Bernie Sanders’ campaign released a powerful ad featuring the daughter of Eric Garner, who died on Staten Island after a New York City police officer put him in a chokehold in 2014.
Sanders and Hillary Clinton are locked in a battle for the Democratic nomination, both trying to appeal to African American voters ahead of the South Carolina primary, where the black vote is crucial to a Democratic victory.
Erica Garner gives a moving account of losing her father, saying, “No one gets to see their parent’s last moments. And I was able to see my dad die on national TV. They don’t know what they took from us … he was loved dearly. ”

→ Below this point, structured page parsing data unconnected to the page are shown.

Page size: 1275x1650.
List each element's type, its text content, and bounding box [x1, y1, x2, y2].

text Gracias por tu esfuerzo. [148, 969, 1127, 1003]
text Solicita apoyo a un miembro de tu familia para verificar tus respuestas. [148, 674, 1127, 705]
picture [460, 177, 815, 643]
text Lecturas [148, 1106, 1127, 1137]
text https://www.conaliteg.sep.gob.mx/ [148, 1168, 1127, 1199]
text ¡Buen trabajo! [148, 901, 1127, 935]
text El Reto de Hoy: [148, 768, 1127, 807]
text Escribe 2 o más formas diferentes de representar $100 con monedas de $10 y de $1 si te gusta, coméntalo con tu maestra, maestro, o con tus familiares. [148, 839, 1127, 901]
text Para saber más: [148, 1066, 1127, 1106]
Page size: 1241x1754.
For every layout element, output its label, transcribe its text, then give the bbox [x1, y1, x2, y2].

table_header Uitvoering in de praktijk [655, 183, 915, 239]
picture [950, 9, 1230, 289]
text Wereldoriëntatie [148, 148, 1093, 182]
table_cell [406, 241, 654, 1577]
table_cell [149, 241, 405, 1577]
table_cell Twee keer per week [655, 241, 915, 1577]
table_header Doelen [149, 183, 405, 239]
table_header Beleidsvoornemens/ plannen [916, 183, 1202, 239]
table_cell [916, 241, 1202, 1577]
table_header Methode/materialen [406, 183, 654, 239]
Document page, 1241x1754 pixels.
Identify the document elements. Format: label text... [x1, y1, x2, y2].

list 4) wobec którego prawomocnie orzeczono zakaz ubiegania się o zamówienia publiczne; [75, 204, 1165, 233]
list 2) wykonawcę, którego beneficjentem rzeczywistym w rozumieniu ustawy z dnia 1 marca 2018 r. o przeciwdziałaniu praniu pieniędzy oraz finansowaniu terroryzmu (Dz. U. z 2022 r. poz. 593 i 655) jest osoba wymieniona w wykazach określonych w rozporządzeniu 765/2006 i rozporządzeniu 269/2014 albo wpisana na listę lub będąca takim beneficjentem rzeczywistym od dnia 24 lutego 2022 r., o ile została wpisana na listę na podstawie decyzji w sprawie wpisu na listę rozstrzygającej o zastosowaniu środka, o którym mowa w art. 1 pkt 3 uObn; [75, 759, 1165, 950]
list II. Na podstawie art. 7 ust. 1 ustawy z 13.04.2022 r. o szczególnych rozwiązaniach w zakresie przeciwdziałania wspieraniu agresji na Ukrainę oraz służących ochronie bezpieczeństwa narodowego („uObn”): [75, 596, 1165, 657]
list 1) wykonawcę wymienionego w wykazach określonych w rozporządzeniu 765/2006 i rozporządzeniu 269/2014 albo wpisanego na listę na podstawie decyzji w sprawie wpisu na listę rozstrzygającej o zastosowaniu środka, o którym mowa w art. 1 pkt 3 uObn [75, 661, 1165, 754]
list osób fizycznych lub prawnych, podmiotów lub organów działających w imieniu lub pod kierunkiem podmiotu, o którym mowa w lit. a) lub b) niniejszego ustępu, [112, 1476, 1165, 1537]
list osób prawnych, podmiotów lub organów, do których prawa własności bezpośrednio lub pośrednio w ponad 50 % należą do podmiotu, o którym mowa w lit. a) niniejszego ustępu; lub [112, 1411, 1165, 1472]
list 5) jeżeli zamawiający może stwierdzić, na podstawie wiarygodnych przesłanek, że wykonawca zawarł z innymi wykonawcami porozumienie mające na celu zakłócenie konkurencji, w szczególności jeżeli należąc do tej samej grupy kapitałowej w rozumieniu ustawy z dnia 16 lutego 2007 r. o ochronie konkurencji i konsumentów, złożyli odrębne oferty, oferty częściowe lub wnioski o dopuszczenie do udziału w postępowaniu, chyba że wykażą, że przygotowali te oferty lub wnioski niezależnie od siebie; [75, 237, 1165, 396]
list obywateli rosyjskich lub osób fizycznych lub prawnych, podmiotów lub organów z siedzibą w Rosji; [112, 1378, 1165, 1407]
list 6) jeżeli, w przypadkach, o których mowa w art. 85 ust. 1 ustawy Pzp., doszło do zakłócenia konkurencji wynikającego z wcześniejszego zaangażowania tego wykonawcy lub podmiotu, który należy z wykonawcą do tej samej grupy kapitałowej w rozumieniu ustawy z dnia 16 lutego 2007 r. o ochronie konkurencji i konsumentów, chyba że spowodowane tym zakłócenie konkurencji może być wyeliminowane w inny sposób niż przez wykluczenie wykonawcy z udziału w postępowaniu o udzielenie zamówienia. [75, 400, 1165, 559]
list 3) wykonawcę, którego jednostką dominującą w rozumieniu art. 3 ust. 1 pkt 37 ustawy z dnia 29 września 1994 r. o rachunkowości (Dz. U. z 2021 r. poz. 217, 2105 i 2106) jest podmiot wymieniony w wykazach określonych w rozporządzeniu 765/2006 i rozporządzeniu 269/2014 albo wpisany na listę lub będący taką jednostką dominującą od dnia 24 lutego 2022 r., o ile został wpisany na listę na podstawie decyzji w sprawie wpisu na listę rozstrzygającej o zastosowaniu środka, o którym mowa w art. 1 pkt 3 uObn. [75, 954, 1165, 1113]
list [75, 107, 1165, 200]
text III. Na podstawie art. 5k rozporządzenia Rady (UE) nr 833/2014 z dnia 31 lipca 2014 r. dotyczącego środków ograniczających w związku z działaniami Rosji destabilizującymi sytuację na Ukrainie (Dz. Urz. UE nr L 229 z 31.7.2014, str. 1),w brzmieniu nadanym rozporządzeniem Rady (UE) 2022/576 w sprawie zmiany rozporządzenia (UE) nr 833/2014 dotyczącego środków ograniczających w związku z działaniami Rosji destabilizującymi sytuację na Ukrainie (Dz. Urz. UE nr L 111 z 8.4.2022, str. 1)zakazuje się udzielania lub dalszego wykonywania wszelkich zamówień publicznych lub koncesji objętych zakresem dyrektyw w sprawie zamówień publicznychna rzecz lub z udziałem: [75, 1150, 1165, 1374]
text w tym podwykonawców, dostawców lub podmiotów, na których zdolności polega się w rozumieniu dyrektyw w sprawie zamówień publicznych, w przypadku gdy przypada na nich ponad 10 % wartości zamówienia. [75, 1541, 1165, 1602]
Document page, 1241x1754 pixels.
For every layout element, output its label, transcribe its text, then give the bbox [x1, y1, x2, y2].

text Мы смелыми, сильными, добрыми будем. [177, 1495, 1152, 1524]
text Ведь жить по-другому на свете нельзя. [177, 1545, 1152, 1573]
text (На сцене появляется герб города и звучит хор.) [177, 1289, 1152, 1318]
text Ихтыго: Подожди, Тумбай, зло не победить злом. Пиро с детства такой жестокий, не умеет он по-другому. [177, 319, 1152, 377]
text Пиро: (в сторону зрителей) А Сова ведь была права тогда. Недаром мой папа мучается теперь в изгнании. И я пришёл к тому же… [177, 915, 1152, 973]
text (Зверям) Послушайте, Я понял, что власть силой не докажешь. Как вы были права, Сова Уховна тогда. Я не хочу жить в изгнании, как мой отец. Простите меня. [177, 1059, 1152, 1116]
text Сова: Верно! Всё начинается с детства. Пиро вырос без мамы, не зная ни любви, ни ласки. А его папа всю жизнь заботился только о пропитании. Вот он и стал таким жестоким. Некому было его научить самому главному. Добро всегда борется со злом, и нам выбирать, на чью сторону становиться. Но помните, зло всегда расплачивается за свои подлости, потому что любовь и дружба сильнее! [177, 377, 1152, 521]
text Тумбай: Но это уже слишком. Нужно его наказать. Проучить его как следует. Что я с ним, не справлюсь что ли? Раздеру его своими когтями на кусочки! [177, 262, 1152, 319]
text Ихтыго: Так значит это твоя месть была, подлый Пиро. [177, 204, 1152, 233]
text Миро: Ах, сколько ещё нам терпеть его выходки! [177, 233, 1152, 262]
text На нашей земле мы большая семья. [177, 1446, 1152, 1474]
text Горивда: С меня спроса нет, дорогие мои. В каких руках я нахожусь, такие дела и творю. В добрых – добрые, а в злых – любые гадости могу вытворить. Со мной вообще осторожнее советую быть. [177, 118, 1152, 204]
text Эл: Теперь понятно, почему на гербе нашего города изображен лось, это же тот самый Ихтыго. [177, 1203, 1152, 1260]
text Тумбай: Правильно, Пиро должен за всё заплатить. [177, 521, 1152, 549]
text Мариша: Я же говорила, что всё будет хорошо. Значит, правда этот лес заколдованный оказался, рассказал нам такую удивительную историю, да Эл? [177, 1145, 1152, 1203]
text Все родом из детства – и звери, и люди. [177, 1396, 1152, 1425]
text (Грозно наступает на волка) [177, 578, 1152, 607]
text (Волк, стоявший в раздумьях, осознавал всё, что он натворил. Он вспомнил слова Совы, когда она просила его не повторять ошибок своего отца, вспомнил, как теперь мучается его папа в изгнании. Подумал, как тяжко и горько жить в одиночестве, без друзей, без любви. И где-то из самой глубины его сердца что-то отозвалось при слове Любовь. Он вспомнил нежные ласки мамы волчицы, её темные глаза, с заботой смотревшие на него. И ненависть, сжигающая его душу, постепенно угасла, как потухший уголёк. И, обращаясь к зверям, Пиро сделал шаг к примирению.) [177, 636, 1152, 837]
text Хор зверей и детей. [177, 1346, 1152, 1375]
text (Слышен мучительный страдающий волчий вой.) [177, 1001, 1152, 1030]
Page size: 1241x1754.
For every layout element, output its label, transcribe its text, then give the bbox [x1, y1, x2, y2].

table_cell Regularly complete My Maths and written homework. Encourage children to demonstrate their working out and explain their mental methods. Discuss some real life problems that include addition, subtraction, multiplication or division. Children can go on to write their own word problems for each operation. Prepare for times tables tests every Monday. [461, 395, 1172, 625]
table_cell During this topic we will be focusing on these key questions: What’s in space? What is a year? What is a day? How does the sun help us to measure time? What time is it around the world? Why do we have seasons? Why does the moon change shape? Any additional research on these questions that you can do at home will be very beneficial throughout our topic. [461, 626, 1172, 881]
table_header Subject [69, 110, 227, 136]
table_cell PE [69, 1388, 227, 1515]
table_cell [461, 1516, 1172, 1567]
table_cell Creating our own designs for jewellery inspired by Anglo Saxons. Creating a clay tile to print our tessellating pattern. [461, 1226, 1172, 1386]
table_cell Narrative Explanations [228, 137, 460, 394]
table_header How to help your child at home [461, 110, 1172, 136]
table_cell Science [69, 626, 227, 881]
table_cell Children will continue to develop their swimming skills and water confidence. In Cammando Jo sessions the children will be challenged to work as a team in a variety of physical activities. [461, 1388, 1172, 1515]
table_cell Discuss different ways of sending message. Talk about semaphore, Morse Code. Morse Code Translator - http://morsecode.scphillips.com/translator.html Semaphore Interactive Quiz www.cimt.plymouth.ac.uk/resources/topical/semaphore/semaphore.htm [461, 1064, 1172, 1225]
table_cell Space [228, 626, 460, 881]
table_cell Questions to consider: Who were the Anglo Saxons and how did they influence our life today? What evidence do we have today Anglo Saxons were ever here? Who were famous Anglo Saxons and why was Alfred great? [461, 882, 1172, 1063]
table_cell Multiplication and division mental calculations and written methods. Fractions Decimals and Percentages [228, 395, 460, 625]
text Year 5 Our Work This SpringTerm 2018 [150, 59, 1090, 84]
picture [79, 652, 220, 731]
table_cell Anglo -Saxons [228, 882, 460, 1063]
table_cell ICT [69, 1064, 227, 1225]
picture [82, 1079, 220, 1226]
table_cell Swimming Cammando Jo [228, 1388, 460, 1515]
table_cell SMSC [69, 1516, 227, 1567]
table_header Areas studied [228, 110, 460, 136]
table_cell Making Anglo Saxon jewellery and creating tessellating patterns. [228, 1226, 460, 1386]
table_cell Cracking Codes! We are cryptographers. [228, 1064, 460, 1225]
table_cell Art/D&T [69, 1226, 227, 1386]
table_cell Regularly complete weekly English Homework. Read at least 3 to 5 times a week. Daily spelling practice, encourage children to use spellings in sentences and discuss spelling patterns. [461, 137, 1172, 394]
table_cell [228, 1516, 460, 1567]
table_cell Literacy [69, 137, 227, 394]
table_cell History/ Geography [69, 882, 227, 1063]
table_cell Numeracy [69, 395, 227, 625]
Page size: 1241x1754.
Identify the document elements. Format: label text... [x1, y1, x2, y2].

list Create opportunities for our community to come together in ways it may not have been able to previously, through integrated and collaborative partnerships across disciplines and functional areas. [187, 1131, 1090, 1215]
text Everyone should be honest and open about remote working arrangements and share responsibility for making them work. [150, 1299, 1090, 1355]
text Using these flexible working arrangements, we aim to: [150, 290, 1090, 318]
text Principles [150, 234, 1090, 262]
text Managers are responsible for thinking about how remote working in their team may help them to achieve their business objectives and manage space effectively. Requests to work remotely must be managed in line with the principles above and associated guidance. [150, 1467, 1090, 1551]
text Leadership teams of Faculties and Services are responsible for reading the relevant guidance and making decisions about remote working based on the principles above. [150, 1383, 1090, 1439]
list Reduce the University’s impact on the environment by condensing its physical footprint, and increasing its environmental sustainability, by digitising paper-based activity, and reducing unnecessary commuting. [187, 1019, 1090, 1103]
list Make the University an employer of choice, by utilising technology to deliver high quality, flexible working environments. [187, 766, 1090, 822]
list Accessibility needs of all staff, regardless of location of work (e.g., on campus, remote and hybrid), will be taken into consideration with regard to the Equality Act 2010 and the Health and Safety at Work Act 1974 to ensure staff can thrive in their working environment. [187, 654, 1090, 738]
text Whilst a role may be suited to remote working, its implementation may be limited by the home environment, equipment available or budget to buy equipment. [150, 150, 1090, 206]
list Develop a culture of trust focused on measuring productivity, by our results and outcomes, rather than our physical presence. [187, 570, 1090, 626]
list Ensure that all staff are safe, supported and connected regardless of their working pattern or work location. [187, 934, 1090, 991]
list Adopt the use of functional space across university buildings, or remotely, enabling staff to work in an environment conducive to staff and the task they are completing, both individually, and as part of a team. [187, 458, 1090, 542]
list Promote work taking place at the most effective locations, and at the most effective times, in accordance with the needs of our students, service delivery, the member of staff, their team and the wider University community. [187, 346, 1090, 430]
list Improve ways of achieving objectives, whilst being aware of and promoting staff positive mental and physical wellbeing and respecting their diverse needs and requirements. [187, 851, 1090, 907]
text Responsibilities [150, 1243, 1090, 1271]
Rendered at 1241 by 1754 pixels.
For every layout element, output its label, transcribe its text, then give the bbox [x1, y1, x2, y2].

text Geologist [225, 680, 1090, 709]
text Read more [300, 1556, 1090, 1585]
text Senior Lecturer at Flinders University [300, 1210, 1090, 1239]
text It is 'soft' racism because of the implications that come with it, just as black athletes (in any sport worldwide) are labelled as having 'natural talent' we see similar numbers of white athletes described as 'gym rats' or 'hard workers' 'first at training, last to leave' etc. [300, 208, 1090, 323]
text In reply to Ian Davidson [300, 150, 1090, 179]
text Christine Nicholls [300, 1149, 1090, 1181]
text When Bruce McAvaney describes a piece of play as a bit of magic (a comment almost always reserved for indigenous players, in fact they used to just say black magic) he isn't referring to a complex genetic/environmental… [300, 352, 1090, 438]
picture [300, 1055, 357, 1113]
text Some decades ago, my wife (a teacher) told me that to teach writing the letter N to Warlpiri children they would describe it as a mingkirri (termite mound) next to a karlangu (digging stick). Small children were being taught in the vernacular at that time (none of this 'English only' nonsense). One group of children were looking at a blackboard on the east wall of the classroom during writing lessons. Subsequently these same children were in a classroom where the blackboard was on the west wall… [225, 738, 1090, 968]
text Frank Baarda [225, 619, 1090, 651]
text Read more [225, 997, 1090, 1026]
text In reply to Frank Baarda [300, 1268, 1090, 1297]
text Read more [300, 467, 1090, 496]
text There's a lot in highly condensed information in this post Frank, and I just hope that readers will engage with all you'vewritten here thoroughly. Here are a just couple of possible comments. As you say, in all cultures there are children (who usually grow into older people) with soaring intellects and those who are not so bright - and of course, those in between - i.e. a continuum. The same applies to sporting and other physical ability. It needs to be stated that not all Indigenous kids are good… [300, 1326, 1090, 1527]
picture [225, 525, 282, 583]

She endorsed Sanders in January, about a week after Eric Garner’s mother, Gwen Carr, endorsed Hillary Clinton.
In the video, Erica Garner explains her support for Sanders saying, “I believe that Bernie Sanders is a protester,” her account, told at times straight to camera or over images of her protesting, interspersed with Sanders talking about criminal justice reform at campaign events.
“He’s not scared to go up against the criminal justice system. He’s not scared,” Garner says.
The Sanders campaign posted the four-minute video online the same day that Rep. John Lewis, a civil rights icon, endorsed Hillary Clinton and dismissed Sanders contributions to the movement.
“I never saw him. I never met him,” Lewis said Thursday. “I was involved in the sit-ins, the Freedom Rides, the March on Washington, the march from Selma to Montgomery and directed to voter education project for six years. But I met Hillary Clinton. I met President Clinton.”
Sanders has talked about attending the 1963 March on Washington, recounting, “I was way way back there, one of the several hundred thousand people who was here.”